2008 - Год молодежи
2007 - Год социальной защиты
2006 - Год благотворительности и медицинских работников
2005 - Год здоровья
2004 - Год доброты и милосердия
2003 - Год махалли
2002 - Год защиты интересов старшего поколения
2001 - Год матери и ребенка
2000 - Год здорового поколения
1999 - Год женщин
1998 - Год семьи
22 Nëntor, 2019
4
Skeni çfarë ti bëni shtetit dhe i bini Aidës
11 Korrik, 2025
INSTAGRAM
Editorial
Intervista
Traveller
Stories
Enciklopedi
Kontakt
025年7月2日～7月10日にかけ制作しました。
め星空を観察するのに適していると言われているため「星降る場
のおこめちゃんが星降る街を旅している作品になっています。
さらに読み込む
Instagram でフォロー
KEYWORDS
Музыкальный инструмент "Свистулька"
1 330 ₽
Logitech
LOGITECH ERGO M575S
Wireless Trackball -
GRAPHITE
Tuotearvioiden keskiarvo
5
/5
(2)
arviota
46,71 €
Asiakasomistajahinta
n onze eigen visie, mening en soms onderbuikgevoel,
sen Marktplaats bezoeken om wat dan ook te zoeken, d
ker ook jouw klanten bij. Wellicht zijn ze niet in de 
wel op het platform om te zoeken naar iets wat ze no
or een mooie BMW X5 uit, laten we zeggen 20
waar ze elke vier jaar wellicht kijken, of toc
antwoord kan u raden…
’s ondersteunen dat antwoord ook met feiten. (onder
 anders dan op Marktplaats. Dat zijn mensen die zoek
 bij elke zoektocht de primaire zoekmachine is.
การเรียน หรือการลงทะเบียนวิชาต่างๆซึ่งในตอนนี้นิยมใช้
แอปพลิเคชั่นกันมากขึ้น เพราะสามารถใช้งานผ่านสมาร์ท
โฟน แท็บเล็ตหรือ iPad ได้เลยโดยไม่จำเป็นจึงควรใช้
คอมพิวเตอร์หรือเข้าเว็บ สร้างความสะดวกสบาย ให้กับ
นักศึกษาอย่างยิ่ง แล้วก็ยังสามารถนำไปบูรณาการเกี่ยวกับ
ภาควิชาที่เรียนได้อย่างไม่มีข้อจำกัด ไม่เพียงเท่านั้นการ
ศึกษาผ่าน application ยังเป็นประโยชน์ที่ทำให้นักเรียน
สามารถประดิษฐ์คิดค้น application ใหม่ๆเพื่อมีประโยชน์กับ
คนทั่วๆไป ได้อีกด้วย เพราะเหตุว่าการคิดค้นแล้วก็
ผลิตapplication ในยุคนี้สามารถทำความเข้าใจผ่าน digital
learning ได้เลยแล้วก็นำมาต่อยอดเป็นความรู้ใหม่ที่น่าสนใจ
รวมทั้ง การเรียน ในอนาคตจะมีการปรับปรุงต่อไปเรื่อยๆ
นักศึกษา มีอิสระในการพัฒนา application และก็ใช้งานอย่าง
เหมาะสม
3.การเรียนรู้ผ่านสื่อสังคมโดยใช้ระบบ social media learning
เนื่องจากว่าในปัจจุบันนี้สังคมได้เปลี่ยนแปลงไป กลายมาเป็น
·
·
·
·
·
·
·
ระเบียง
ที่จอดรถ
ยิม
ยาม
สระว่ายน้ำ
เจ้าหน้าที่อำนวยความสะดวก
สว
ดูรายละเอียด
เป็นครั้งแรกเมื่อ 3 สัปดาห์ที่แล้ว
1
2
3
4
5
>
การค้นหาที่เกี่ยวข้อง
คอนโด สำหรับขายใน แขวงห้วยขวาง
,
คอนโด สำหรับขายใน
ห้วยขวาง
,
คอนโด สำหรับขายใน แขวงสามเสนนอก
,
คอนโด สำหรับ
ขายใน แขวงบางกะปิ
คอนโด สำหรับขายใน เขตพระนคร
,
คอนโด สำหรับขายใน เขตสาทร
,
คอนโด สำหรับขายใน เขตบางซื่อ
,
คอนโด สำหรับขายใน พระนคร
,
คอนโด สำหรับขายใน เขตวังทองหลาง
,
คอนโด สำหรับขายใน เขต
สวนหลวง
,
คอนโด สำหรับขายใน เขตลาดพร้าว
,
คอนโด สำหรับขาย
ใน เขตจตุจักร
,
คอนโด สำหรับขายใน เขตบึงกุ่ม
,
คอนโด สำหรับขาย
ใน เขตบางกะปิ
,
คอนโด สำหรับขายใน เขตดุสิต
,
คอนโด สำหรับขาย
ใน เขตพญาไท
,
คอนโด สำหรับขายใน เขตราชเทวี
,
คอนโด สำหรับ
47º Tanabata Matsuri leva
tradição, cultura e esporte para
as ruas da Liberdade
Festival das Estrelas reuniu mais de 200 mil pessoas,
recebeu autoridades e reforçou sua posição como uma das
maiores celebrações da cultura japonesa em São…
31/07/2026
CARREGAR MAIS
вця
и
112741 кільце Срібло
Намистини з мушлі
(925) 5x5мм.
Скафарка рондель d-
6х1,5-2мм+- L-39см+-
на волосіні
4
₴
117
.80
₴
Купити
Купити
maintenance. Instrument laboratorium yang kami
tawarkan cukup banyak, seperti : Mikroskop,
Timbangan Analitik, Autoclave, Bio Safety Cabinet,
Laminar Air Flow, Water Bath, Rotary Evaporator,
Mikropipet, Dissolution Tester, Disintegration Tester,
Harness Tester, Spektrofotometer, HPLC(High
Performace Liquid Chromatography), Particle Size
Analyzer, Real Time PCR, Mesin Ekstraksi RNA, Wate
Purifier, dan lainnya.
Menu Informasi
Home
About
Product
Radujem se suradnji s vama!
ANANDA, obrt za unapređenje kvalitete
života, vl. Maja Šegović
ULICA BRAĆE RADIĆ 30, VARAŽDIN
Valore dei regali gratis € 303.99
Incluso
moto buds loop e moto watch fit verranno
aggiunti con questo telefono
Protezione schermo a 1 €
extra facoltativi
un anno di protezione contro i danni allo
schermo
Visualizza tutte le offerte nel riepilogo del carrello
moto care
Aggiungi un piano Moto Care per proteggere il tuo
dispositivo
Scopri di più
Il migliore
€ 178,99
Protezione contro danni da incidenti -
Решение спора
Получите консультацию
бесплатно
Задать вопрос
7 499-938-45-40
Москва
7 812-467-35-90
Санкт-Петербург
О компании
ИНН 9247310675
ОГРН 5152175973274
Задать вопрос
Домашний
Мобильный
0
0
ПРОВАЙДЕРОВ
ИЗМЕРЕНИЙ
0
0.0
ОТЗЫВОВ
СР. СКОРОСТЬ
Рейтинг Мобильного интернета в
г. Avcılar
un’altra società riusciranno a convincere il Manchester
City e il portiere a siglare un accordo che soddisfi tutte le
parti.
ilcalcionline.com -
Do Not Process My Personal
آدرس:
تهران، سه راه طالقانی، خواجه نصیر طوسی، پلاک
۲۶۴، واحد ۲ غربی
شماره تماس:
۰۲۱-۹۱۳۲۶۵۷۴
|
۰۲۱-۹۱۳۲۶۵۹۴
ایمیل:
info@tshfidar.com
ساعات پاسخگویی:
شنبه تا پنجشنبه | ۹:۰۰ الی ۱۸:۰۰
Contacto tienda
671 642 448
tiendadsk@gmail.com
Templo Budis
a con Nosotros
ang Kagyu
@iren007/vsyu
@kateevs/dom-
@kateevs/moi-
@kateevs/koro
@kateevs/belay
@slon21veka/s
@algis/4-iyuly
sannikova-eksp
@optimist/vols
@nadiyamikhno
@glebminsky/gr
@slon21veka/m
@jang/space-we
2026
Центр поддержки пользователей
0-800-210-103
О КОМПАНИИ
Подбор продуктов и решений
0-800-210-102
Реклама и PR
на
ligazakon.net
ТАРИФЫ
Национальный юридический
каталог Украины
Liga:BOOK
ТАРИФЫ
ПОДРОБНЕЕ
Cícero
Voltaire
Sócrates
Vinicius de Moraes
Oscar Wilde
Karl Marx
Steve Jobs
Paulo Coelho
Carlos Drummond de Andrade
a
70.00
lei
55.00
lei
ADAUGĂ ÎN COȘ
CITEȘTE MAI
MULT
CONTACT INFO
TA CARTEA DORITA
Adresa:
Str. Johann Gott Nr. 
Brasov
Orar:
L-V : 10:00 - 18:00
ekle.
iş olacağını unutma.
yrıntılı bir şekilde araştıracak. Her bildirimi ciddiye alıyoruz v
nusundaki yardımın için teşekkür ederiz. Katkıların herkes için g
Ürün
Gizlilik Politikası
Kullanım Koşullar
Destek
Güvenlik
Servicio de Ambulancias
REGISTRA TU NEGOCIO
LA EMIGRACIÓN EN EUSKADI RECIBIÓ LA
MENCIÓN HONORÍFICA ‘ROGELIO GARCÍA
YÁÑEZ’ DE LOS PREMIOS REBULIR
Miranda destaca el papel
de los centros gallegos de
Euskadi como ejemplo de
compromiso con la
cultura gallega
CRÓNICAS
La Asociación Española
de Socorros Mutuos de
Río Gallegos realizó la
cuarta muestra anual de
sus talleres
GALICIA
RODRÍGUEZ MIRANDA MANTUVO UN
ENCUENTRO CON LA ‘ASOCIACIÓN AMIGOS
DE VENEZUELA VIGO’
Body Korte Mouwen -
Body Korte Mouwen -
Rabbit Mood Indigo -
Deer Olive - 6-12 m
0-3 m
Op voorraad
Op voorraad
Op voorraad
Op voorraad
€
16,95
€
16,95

> _EXERCISE GOAL_
Find every line in the data above that contains the string "วยขวาง", and copy each of those lines in full. Matching is case-sensitive.

> _RESULT OF THE EXERCISE_
คอนโด สำหรับขายใน แขวงห้วยขวาง
ห้วยขวาง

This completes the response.